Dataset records
++++
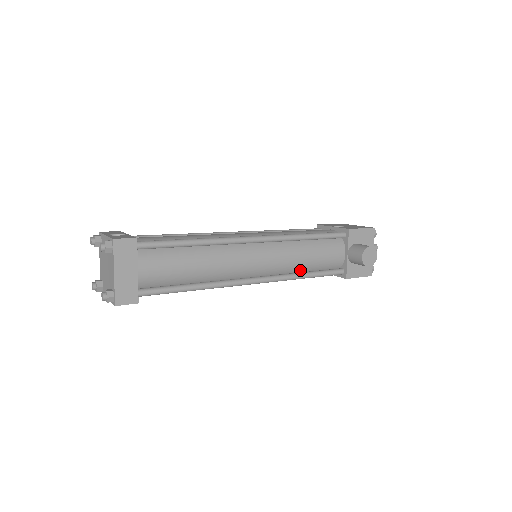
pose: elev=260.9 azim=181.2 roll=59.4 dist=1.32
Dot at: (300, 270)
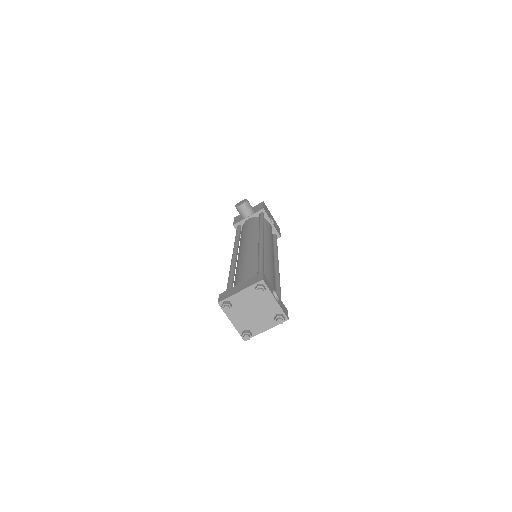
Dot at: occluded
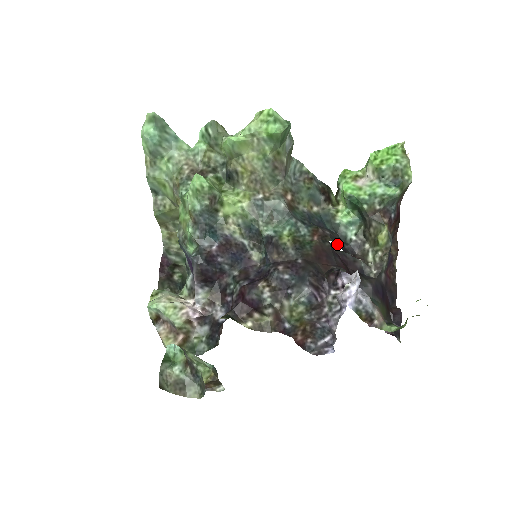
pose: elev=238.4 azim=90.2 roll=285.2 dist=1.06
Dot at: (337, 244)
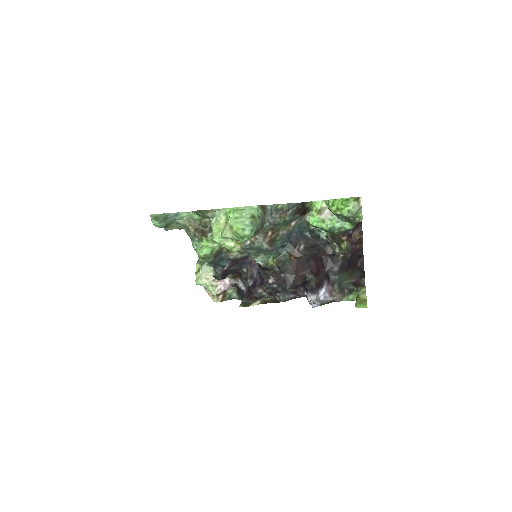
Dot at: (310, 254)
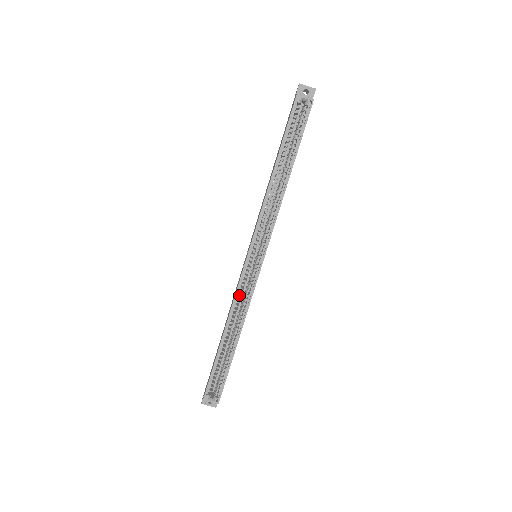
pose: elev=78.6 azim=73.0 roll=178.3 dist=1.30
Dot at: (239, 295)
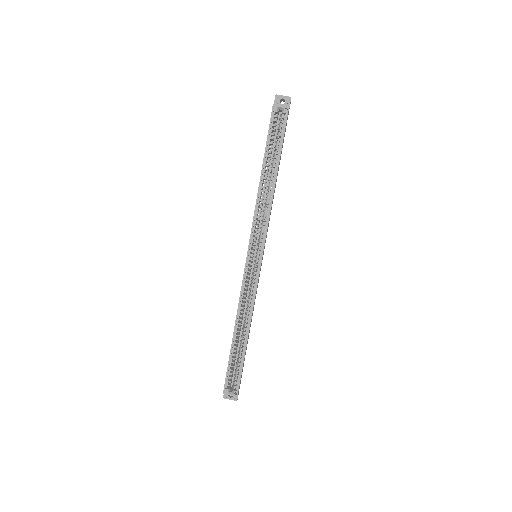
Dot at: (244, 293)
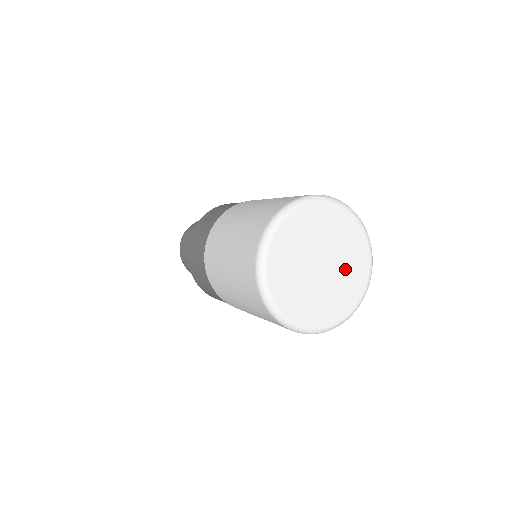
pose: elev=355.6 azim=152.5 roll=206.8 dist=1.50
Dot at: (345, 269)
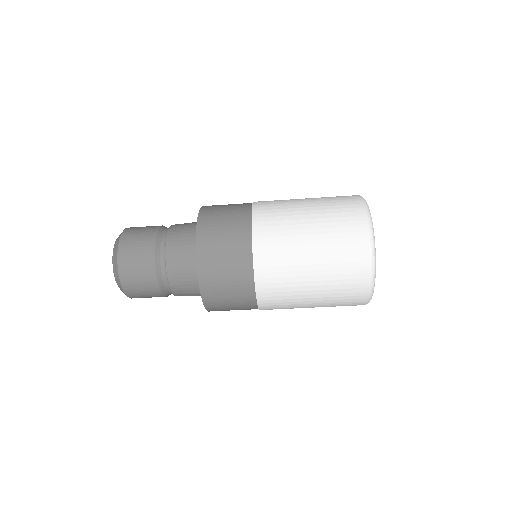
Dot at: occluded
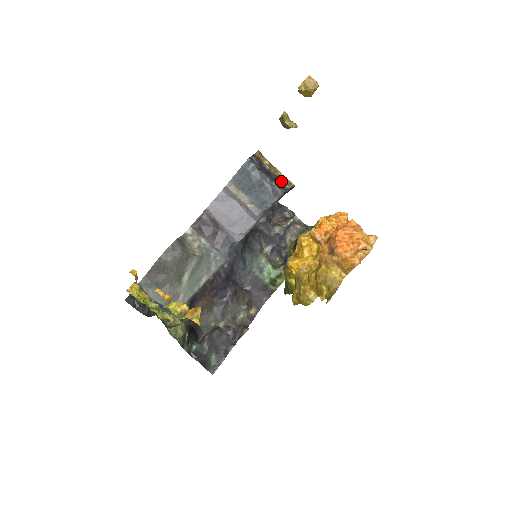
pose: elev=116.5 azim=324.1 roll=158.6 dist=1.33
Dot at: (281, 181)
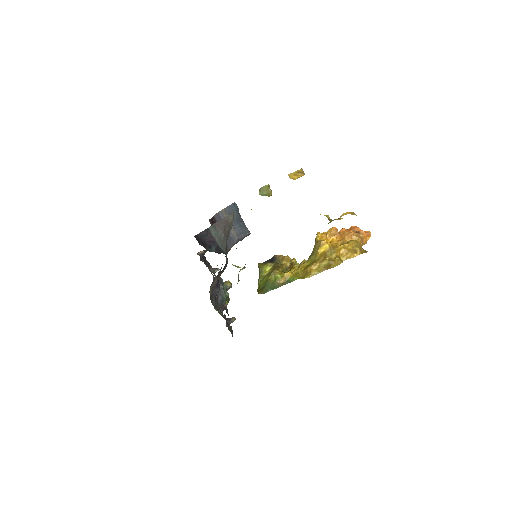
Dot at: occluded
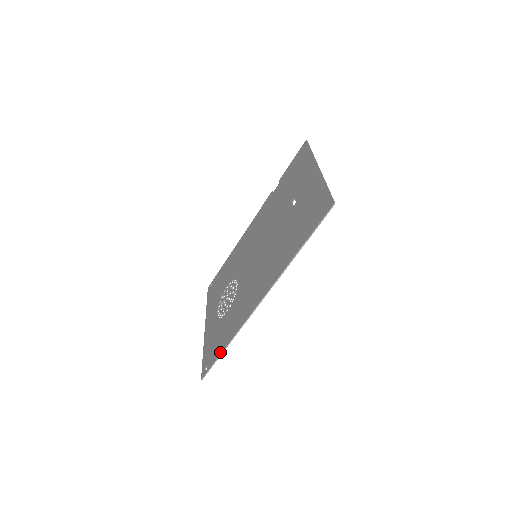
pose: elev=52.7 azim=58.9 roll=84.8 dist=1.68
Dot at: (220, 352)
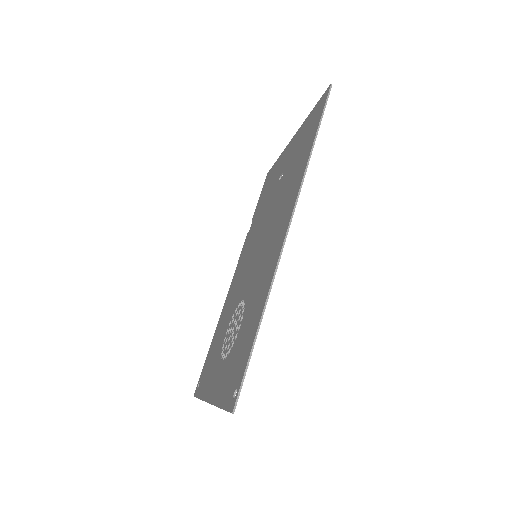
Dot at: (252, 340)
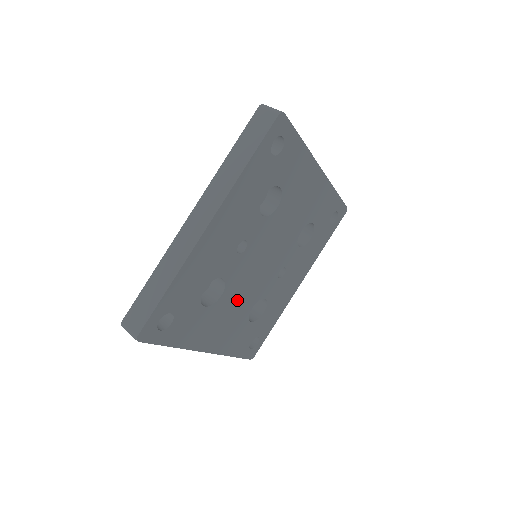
++++
**What to do:** Copy out every text line of the rows above word for word, omitting the pictures.

**Task answer:**
pose: elev=260.9 azim=181.2 roll=59.4 dist=1.32
Dot at: (300, 270)
Dot at: occluded
pose: elev=238.4 azim=90.2 roll=285.2 dist=1.06
Dot at: (337, 244)
Dot at: (310, 254)
pose: elev=78.6 azim=73.0 roll=178.3 dist=1.30
Dot at: (239, 295)
Dot at: (244, 293)
pose: elev=355.6 azim=152.5 roll=206.8 dist=1.50
Dot at: (345, 269)
Dot at: occluded
pose: elev=116.5 azim=324.1 roll=158.6 dist=1.33
Dot at: (281, 181)
Dot at: occluded
pose: elev=52.7 azim=58.9 roll=84.8 dist=1.68
Dot at: (220, 352)
Dot at: (252, 340)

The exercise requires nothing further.